As a mother who separated with young children, I totally get how challenging it is for mothers to come to terms with and accept the realities of co-parenting.
The challenge of acceptance is even more difficult when with the full support of the father, they have been a stay at home mother to the detriment of their own career, or they feel the breakup has been thrust upon them by their partner.
Now, if you follow my blogs and Facebook page you will know that I am a firm believer that there are three sides to every story; yours, theirs and the truth so I am not going to deal with how relationships come to end.
Nor am I going to debate the merit or otherwise of stay at home parenting as everyone's circumstances are different and there is no right or wrong approach. I can only comment in our case, because of the travel and overtime requirements of my ex-husband's high-pressure career, and the lack of a Visa for me to work in the country we were expats in, we decided that for the overall stability of our family, I would stay at home.
What happened over a 10 year period for me was that having abandoned my blossoming, well paid and rewarding career in IT, so much of my identity became wrapped up in what I was doing at home. I was by my husband's own admission doing a stellar job for the benefit of our whole family as the homemaker, on-call executive wife support and Director of All Domestic Operations, but especially so, as the mother and primary carer of our children.
I understand a newly separated mother's concerns about handing over the children for stays with their dad when they genuinely and very often with good reason, legitimately believe that they themselves, as the primary carer, are more adept at providing for the day-to-day needs of the children; perhaps they cook healthier meals, supervise risky play activities more closely, ensure all the weekly appointments are met or don't forget to reapply the sunscreen so the kids don't return from an outing burnt to a crisp. I remember having these concerns about sending my young boys off with their Dad for their weekly stays. The fear was real!

> _AVAILABLE DATA_
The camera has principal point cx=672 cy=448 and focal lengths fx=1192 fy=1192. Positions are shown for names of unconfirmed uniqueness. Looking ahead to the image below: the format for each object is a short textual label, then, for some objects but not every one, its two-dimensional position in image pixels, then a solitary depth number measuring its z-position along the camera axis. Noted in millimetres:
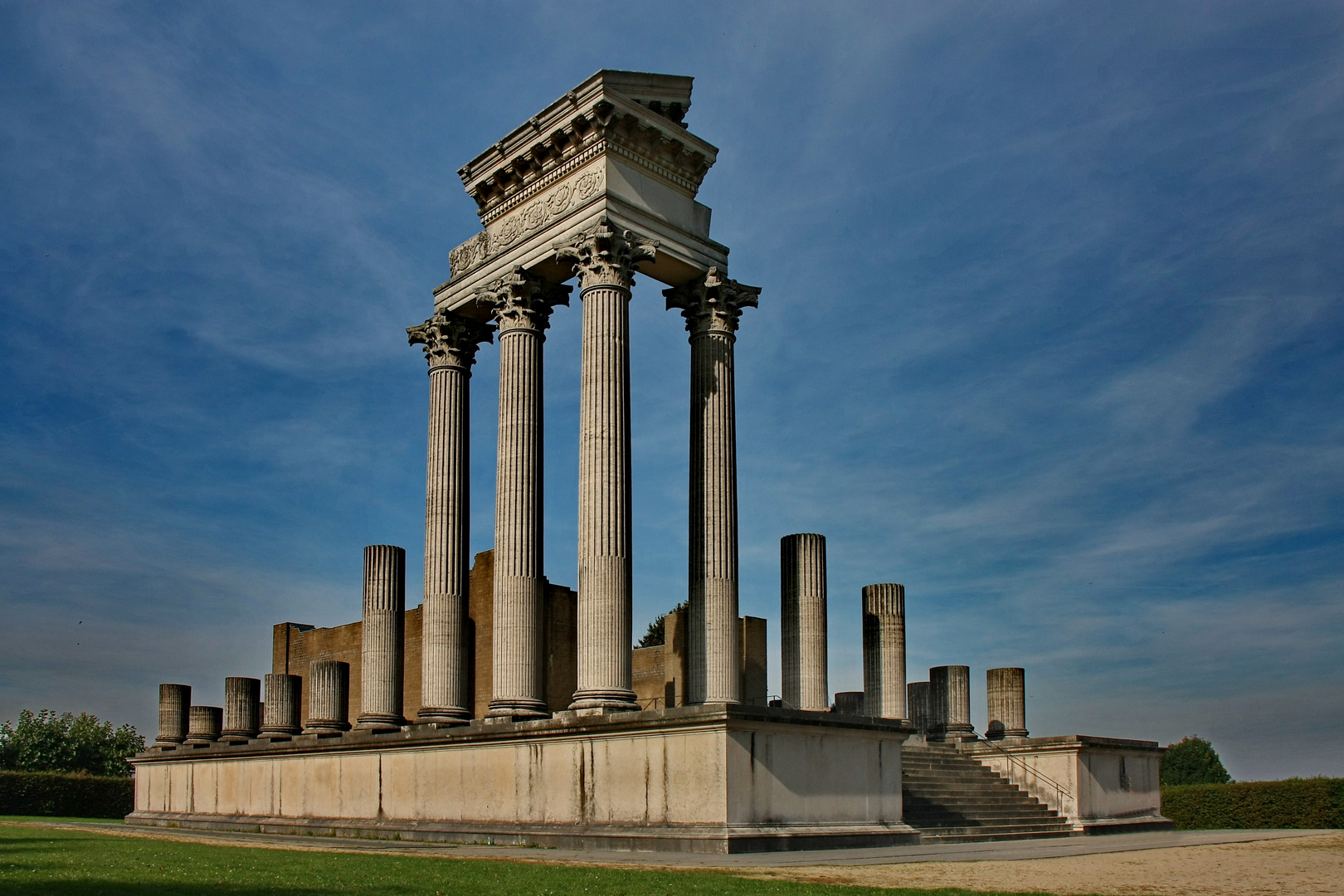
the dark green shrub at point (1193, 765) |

> _ASSIGNED TASK 1_
Reproduce the passage from the co-parenting post, starting with "As a mother" and going on through "come to end.".
> _ASSIGNED TASK 2_
According to the co-parenting post, in what field did the writer give up a career to stay at home?

> _EXERCISE OUTPUT 1_
As a mother who separated with young children, I totally get how challenging it is for mothers to come to terms with and accept the realities of co-parenting.
The challenge of acceptance is even more difficult when with the full support of the father, they have been a stay at home mother to the detriment of their own career, or they feel the breakup has been thrust upon them by their partner.
Now, if you follow my blogs and Facebook page you will know that I am a firm believer that there are three sides to every story; yours, theirs and the truth so I am not going to deal with how relationships come to end.

> _EXERCISE OUTPUT 2_
IT.